[Dataset excerpts]
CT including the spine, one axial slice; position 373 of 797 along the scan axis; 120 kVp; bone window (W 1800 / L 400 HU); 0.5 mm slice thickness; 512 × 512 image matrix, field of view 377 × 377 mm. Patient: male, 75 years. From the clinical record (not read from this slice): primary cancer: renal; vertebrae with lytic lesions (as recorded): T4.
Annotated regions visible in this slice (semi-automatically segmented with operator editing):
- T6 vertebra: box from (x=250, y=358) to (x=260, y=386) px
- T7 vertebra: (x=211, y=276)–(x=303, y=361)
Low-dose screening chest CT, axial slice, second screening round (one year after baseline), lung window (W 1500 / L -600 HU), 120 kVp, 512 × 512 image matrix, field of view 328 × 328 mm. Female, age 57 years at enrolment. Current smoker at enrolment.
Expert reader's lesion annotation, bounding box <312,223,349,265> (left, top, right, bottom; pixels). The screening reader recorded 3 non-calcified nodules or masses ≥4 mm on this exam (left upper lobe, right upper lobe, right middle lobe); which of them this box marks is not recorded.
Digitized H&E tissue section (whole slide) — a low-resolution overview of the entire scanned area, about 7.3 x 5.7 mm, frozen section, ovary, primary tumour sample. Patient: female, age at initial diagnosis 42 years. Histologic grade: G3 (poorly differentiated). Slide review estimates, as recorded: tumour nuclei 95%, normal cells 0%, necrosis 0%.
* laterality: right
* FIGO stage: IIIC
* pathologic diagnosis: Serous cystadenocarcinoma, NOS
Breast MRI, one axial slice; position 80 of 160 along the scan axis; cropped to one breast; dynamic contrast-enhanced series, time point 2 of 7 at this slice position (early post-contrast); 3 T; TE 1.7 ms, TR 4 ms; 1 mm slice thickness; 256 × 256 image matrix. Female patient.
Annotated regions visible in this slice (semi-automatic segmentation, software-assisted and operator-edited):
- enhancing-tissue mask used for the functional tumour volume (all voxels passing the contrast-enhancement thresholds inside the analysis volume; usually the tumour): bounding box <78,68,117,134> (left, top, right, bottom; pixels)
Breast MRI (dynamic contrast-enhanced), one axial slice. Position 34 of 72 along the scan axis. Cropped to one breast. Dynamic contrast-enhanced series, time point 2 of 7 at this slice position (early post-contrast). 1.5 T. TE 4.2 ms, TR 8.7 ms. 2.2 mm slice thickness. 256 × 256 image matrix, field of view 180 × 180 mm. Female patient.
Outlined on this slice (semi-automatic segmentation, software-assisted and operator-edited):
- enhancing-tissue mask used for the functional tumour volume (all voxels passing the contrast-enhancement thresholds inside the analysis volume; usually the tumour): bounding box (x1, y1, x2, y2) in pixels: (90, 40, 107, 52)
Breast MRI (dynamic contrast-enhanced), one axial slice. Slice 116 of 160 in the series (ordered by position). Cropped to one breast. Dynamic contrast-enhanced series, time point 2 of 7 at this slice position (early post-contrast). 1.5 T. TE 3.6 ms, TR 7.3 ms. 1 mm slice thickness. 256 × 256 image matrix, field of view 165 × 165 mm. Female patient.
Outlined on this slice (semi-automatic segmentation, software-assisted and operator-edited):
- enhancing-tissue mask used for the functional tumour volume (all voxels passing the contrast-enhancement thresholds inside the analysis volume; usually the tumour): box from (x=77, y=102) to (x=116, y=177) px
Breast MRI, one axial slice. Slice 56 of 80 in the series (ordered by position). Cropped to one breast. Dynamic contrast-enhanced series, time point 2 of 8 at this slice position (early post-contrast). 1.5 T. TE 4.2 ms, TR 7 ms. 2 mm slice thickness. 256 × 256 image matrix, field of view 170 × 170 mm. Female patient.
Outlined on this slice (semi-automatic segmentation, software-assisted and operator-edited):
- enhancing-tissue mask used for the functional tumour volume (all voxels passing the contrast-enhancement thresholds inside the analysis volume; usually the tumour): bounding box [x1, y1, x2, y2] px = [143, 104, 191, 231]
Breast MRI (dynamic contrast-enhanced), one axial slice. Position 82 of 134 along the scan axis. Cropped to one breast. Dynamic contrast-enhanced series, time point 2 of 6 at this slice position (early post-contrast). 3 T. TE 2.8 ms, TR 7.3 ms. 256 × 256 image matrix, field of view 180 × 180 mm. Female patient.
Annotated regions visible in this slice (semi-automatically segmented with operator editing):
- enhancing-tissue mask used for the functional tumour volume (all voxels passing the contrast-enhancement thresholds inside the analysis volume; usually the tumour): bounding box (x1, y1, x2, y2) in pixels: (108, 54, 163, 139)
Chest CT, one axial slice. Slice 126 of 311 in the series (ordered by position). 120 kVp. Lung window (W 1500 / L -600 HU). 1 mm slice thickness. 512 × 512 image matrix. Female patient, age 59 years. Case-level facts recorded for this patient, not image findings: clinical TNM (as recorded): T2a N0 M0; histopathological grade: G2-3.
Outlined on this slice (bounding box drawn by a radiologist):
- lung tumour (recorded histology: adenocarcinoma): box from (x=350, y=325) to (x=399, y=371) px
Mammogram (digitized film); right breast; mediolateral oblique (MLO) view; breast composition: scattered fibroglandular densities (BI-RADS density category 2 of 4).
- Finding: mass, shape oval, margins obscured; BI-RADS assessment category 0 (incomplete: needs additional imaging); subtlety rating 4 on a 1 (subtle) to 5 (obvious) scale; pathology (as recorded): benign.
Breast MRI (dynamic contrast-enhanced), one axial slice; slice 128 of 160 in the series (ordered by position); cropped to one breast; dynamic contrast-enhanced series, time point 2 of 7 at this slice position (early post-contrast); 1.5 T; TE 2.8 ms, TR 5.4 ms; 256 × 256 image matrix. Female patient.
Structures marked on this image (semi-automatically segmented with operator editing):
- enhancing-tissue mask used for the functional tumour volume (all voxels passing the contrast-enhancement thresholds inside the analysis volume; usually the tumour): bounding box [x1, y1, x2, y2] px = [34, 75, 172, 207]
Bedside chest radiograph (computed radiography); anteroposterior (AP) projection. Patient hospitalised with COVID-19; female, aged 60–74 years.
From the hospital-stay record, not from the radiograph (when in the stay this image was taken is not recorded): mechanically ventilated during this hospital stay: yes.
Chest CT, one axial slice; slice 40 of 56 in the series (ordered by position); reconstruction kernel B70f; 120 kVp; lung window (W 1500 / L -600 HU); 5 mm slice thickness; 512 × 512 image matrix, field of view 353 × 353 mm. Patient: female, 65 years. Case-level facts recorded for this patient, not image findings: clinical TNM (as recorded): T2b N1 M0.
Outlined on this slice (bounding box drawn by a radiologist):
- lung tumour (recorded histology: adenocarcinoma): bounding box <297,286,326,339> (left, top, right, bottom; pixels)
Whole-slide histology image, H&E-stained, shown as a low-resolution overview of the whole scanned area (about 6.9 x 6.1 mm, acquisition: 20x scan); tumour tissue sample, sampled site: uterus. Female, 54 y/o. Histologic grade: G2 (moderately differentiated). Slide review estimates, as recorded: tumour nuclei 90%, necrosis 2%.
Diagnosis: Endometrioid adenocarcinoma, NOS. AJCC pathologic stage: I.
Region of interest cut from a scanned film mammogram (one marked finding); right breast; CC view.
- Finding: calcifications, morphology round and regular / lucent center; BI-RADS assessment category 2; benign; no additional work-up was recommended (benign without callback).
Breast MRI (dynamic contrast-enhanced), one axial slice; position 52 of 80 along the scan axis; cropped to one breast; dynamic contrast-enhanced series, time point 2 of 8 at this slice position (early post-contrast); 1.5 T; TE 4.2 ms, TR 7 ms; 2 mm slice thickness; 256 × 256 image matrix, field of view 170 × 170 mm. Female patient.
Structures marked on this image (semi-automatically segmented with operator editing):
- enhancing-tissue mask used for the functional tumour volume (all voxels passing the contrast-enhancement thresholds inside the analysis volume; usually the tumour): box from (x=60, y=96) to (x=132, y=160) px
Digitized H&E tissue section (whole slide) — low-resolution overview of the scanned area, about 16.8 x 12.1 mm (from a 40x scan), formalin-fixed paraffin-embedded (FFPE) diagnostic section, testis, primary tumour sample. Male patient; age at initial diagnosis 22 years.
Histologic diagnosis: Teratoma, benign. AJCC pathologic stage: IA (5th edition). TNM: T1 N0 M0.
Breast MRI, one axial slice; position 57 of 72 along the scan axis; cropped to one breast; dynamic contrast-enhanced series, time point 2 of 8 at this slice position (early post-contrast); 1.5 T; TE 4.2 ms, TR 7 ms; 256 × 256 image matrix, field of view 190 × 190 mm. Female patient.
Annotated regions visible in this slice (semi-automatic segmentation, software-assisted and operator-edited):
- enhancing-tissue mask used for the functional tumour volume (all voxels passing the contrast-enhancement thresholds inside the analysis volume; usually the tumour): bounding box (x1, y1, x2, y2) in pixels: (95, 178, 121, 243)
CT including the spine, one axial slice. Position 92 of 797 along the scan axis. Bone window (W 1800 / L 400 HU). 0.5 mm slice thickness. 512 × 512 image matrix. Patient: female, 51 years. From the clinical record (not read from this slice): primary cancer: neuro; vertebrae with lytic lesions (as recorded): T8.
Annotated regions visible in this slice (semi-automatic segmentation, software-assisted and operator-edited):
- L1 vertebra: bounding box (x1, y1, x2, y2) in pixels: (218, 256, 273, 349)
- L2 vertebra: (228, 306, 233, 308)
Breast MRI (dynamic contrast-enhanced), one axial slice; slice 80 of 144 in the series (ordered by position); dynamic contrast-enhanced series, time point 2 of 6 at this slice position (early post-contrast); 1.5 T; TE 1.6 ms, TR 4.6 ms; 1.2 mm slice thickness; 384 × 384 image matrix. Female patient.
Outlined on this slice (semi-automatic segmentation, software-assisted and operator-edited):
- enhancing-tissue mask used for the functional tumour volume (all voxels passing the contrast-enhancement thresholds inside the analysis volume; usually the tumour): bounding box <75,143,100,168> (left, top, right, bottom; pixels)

• **Problem details**
Each line from the beginning of the entries to the line with "Expert reader's lesion" must be repeated exactly, with both end lines kept and no other lines given.

• **Response area**
CT including the spine, one axial slice; position 373 of 797 along the scan axis; 120 kVp; bone window (W 1800 / L 400 HU); 0.5 mm slice thickness; 512 × 512 image matrix, field of view 377 × 377 mm. Patient: male, 75 years. From the clinical record (not read from this slice): primary cancer: renal; vertebrae with lytic lesions (as recorded): T4.
Annotated regions visible in this slice (semi-automatically segmented with operator editing):
- T6 vertebra: box from (x=250, y=358) to (x=260, y=386) px
- T7 vertebra: (x=211, y=276)–(x=303, y=361)
Low-dose screening chest CT, axial slice, second screening round (one year after baseline), lung window (W 1500 / L -600 HU), 120 kVp, 512 × 512 image matrix, field of view 328 × 328 mm. Female, age 57 years at enrolment. Current smoker at enrolment.
Expert reader's lesion annotation, bounding box <312,223,349,265> (left, top, right, bottom; pixels). The screening reader recorded 3 non-calcified nodules or masses ≥4 mm on this exam (left upper lobe, right upper lobe, right middle lobe); which of them this box marks is not recorded.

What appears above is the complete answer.